▶ How to complete this task
Keep the images out while you set down the data exactly.

▶ Dataset records
== == ==

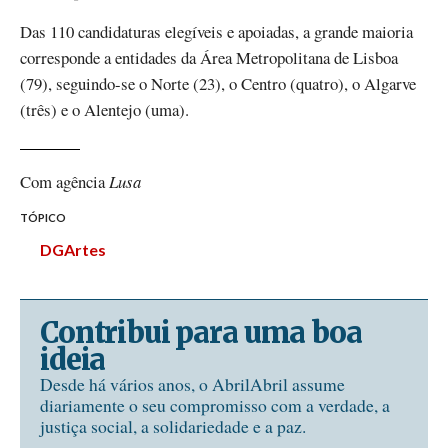
Das 110 candidaturas elegíveis e apoiadas, a grande maioria
corresponde a entidades da Área Metropolitana de Lisboa
(79), seguindo-se o Norte (23), o Centro (quatro), o Algarve
(três) e o Alentejo (uma).
Com agência
Lusa
TÓPICO
DGArtes
Contribui para uma boa
ideia
Desde há vários anos, o AbrilAbril assume
diariamente o seu compromisso com a verdade, a
justiça social, a solidariedade e a paz.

== == ==

▶ Exercise output
Das 110 candidaturas elegíveis e apoiadas, a grande maioria
corresponde a entidades da Área Metropolitana de Lisboa
(79), seguindo-se o Norte (23), o Centro (quatro), o Algarve
(três) e o Alentejo (uma).
Com agência
Lusa
TÓPICO
DGArtes
Contribui para uma boa
ideia
Desde há vários anos, o AbrilAbril assume
diariamente o seu compromisso com a verdade, a
justiça social, a solidariedade e a paz.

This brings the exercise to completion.